Inflation continues to rise, reaching 6.1 per cent in February and increasing to seven per cent in March, higher than expected in the February report. Inflation is now expected to reach over nine per cent in Q2, and to average just over 10 per cent at its expected peak in Q4 of this year. This is largely due to the Ofgem utility price cap increase in April, with a further increase of up to 30 per cent expected in the October review.
Looking further ahead, inflation is expected to decrease materially once energy prices stop rising, however the inflation target of two per cent is not expected to be met for over two years.
UK GDP growth has slowed and was 0.1 per cent in February with consumer confidence falling due to the squeeze on household disposable incomes.
The latest Office for National Statistics (ONS) figures continue to show unemployment decreasing, down to 3.8 per cent in the three months to February, however the number of job vacancies in January to March 2022 reached a record high of 1.288 million.
Although we continue to see unemployment decreasing in the near term, it is expected to rise to 5.5 per cent in three years’ time with slower economic growth.
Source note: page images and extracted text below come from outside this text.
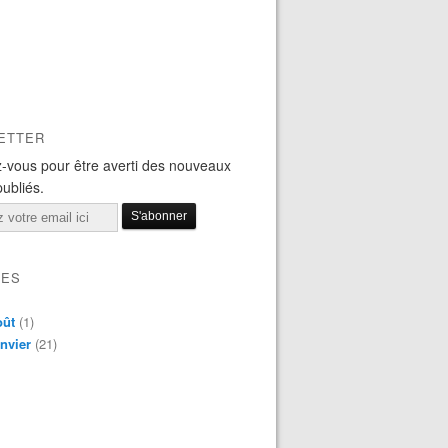
ETTER
-vous pour être averti des nouveaux
publiés.
VES
oût
(1)
nvier
(21)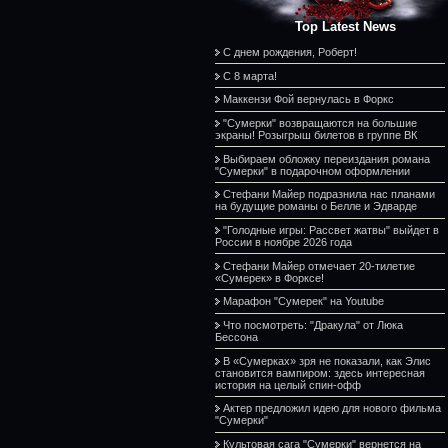
Top Latest News
С днем рождения, Роберт!
С 8 марта!
Маккензи Фой вернулась в Форкс
"Сумерки" возвращаются на большие
экраны! Розыгрыш билетов в группе ВК
Выбираем обложку переиздания романа
"Сумерки" в подарочном оформлении
Стефани Майер подразнила нас планами
на будущие романы о Белле и Эдварде
"Голодные игры: Рассвет жатвы" выйдет в
России в ноябре 2026 года
Стефани Майер отмечает 20-тилетие
«Сумерек» в Форксе!
Марафон "Сумерек" на Youtube
Что посмотреть: "Дракула" от Люка
Бессона
В «Сумерках» зря не показали, как Элис
становится вампиром: здесь интересная
история на целый спин-офф
Актер предложил идею для нового фильма
"Сумерки"
Культовая сага "Сумерки" вернется на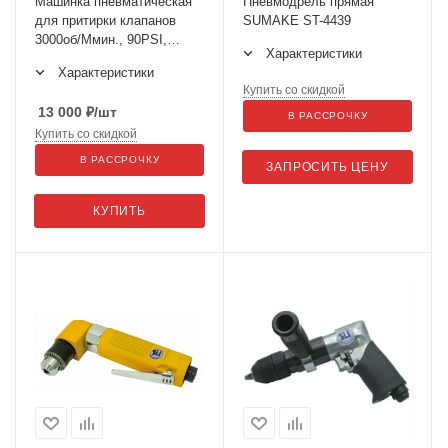
Машинка пневматическая
Пневмодрель прямая
для притирки клапанов
SUMAKE ST-4439
3000об/Ммин., 90PSI,
Характеристики
L=154мм (4 насадки 15-
Характеристики
35мм) JTC-5716A
Купить со скидкой
13 000
₽
/шт
В РАССРОЧКУ
Купить со скидкой
В РАССРОЧКУ
ЗАПРОСИТЬ ЦЕНУ
КУПИТЬ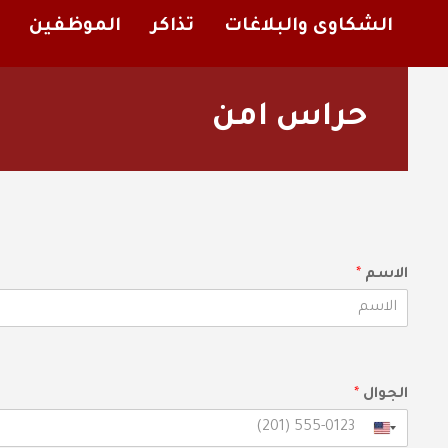
الشكاوى والبلاغات
تذاكر
الموظفين
حراس امن
الاسم
*
F
i
r
s
الجوال
*
t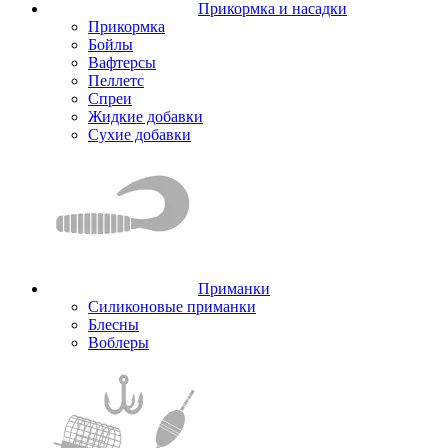
Прикормка и насадки
Прикормка
Бойлы
Вафтерсы
Пеллетс
Спреи
Жидкие добавки
Сухие добавки
Приманки
Силиконовые приманки
Блесны
Воблеры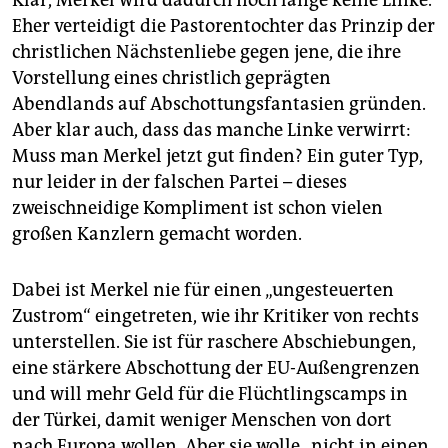
Eher verteidigt die Pastorentochter das Prinzip der
christlichen Nächstenliebe gegen jene, die ihre
Vorstellung eines christlich geprägten
Abendlands auf Abschottungsfantasien gründen.
Aber klar auch, dass das manche Linke verwirrt:
Muss man Merkel jetzt gut finden? Ein guter Typ,
nur leider in der falschen Partei – dieses
zweischneidige Kompliment ist schon vielen
großen Kanzlern gemacht worden.
Dabei ist Merkel nie für einen „ungesteuerten
Zustrom“ eingetreten, wie ihr Kritiker von rechts
unterstellen. Sie ist für raschere Abschiebungen,
eine stärkere Abschottung der EU-Außengrenzen
und will mehr Geld für die Flüchtlingscamps in
der Türkei, damit weniger Menschen von dort
nach Europa wollen. Aber sie wolle „nicht in einen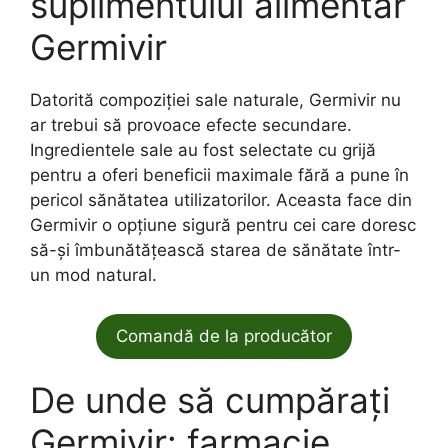
suplimentului alimentar
Germivir
Datorită compoziției sale naturale, Germivir nu
ar trebui să provoace efecte secundare.
Ingredientele sale au fost selectate cu grijă
pentru a oferi beneficii maximale fără a pune în
pericol sănătatea utilizatorilor. Aceasta face din
Germivir o opțiune sigură pentru cei care doresc
să-și îmbunătățească starea de sănătate într-
un mod natural.
Comandă de la producător
De unde să cumpărați
Germivir: farmacie,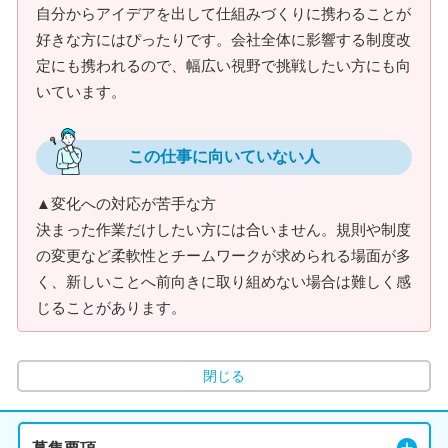
自分からアイデアを出して仕組みづくりに携わることが
好きな方にはぴったりです。会社全体に影響する制度改
定にも携われるので、幅広い視野で挑戦したい方にも向
いています。
この仕事に向いていない人
▲変化への対応が苦手な方
決まった作業だけしたい方には合いません。規則や制度
の変更など柔軟性とチームワークが求められる場面が多
く、新しいことへ前向きに取り組めない場合は難しく感
じることがあります。
閉じる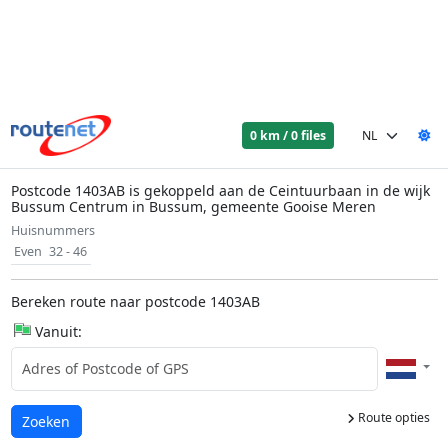
0 km / 0 files
Postcode 1403AB is gekoppeld aan de Ceintuurbaan in de wijk
Bussum Centrum in Bussum, gemeente Gooise Meren
Huisnummers
Even
32 - 46
Bereken route naar postcode 1403AB
Vanuit:
Route opties
Laden...
Zoeken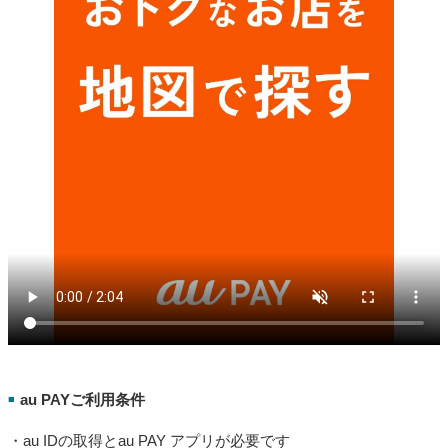
au PAYご利用条件
■
・au IDの取得とau PAY アプリが必要です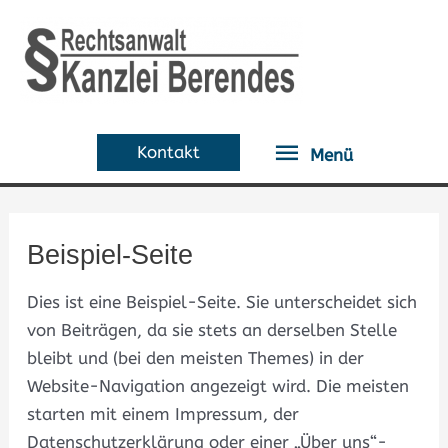
Zum
Menü
Inhalt
springen
Kontakt
Menü
Beispiel-Seite
Dies ist eine Beispiel-Seite. Sie unterscheidet sich
von Beiträgen, da sie stets an derselben Stelle
bleibt und (bei den meisten Themes) in der
Website-Navigation angezeigt wird. Die meisten
starten mit einem Impressum, der
Datenschutzerklärung oder einer „Über uns“-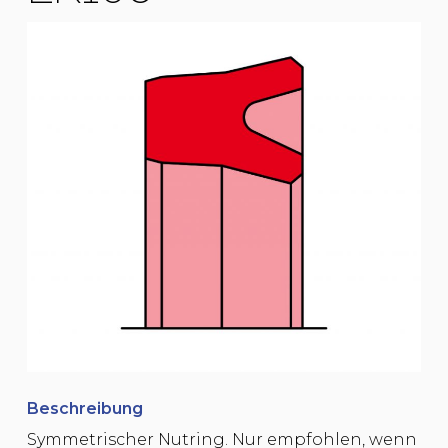
Beschreibung
Symmetrischer Nutring. Nur empfohlen, wenn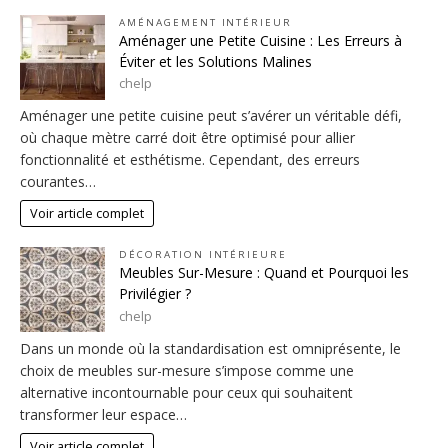
AMÉNAGEMENT INTÉRIEUR
Aménager une Petite Cuisine : Les Erreurs à
Éviter et les Solutions Malines
chelp
Aménager une petite cuisine peut s’avérer un véritable défi,
où chaque mètre carré doit être optimisé pour allier
fonctionnalité et esthétisme. Cependant, des erreurs
courantes…
Voir article complet
DÉCORATION INTÉRIEURE
Meubles Sur-Mesure : Quand et Pourquoi les
Privilégier ?
chelp
Dans un monde où la standardisation est omniprésente, le
choix de meubles sur-mesure s’impose comme une
alternative incontournable pour ceux qui souhaitent
transformer leur espace…
Voir article complet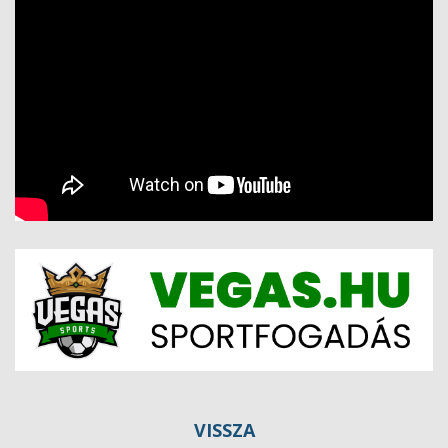
VISSZA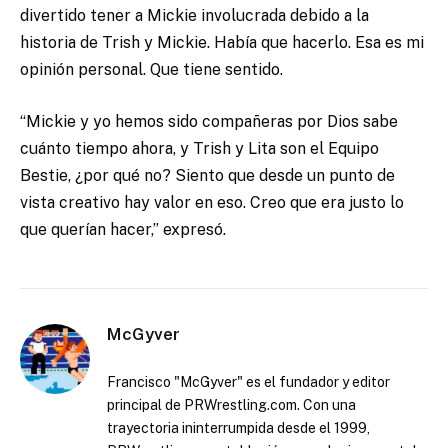
divertido tener a Mickie involucrada debido a la
historia de Trish y Mickie. Había que hacerlo. Esa es mi
opinión personal. Que tiene sentido.
“Mickie y yo hemos sido compañeras por Dios sabe
cuánto tiempo ahora, y Trish y Lita son el Equipo
Bestie, ¿por qué no? Siento que desde un punto de
vista creativo hay valor en eso. Creo que era justo lo
que querían hacer,” expresó.
McGyver
Francisco "McGyver" es el fundador y editor
principal de PRWrestling.com. Con una
trayectoria ininterrumpida desde el 1999,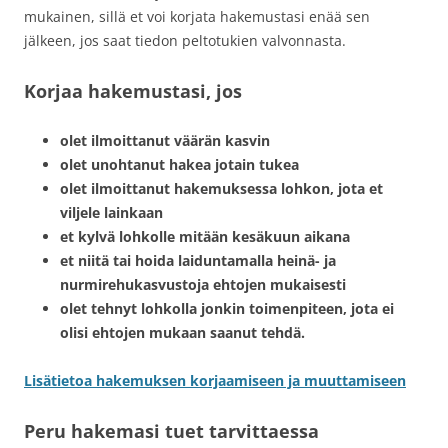
mukainen, sillä et voi korjata hakemustasi enää sen
jälkeen, jos saat tiedon peltotukien valvonnasta.
Korjaa hakemustasi, jos
olet ilmoittanut väärän kasvin
olet unohtanut hakea jotain tukea
olet ilmoittanut hakemuksessa lohkon, jota et
viljele lainkaan
et kylvä lohkolle mitään kesäkuun aikana
et niitä tai hoida laiduntamalla heinä- ja
nurmirehukasvustoja ehtojen mukaisesti
olet tehnyt lohkolla jonkin toimenpiteen, jota ei
olisi ehtojen mukaan saanut tehdä.
Lisätietoa hakemuksen korjaamiseen ja muuttamiseen
Peru hakemasi tuet tarvittaessa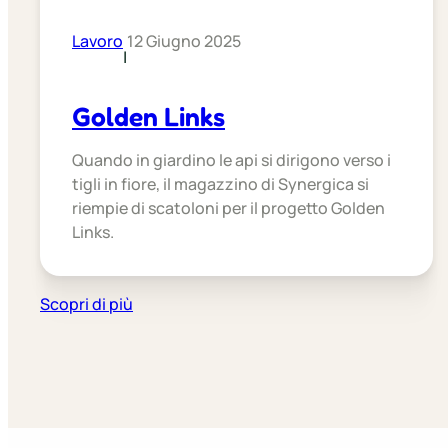
Lavoro
12 Giugno 2025
|
Golden Links
Quando in giardino le api si dirigono verso i
tigli in fiore, il magazzino di Synergica si
riempie di scatoloni per il progetto Golden
Links.
Scopri di più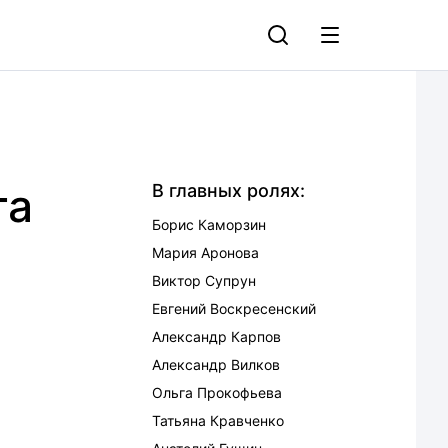
та
В главных ролях:
Борис Каморзин
Мария Аронова
Виктор Супрун
Евгений Воскресенский
Александр Карпов
Александр Вилков
Ольга Прокофьева
Татьяна Кравченко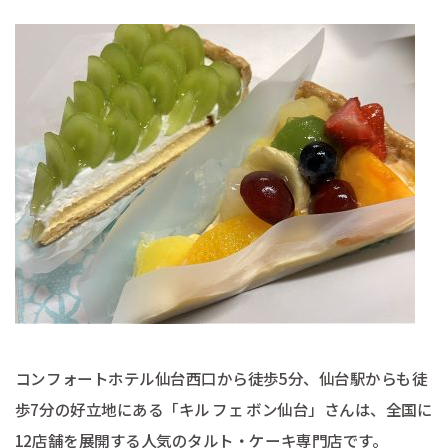
コンフォートホテル仙台西口から徒歩5分、仙台駅からも徒
歩7分の好立地にある「キル フェ ボン仙台」さんは、全国に
12店舗を展開する人気のタルト・ケーキ専門店です。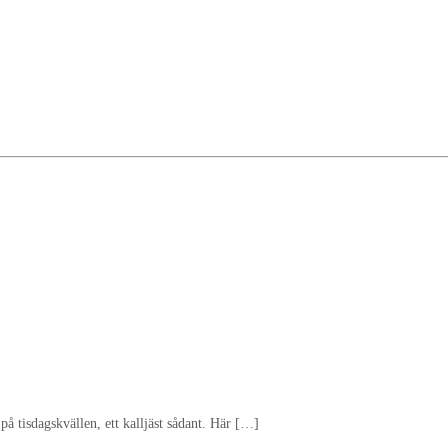
 på tisdagskvällen, ett kalljäst sådant. Här […]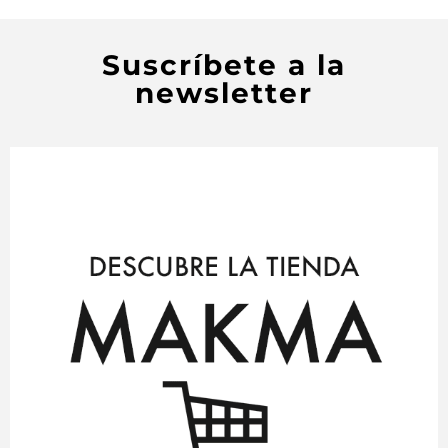
Suscríbete a la
newsletter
Regular pay (not including bonuses) increased by four per cent from December to February, however once adjusted for inflation sat at -1 per cent on the year, showing inflation is causing an overall reduction in regular pay on households.
|Forecast in rates|
|Effective Rate||One month’s time||Three month’s time||Six month’s time||12 month’s time||Two year’s time||Three year’s time|
|Bank of England Base Rate*||1.195||1.642||2.177||2.658||2.241||1.991|
|Two-year fixed rate**||2.339||2.418||2.473||2.441||2.116||1.934|
|Three-year fixed rate**||2.299||2.339||2.354||2.292||2.036||1.878|
|Five-year fixed rate**||2.149||2.166||2.164||2.104||1.916||1.810|
|10-year fixed rate**||1.946||1.954||1.952||1.920||1.827||1.768|
* Using OIS Curve [rounded to two decimal points]
**Based on the swap curve
Due to the continued rise in inflation, markets are expecting further steep increases in the Bank of England base rate with large increases throughout the rest of this year, exceeding two per cent within six months. Markets also expect that the bank rate will increase to over 2.5 per cent within the next 12 months.
Market participants also expect the two-year swap rate to increase further over the next three months and to then flatten out, with the three-year swap rate following the same path.
The five and 10-year swap rates have slowly been increasing, but are expected to remain relatively flat over the next 12 months, then to drop slightly in the next two to three years.
UK securitisation market
Issuances returned into the primary market this month, after an eight-week break due to the geopolitical climate, with four transactions pricings; one from a prime lender and the other three from non-conforming and buy-to-let shelves.
Currently, in 2022, circa £14bn of UK residential mortgage-backed securities (RMBS) paper have been placed into the market compared to circa £7.6bn this time last year, and around £6.3bn in 2020.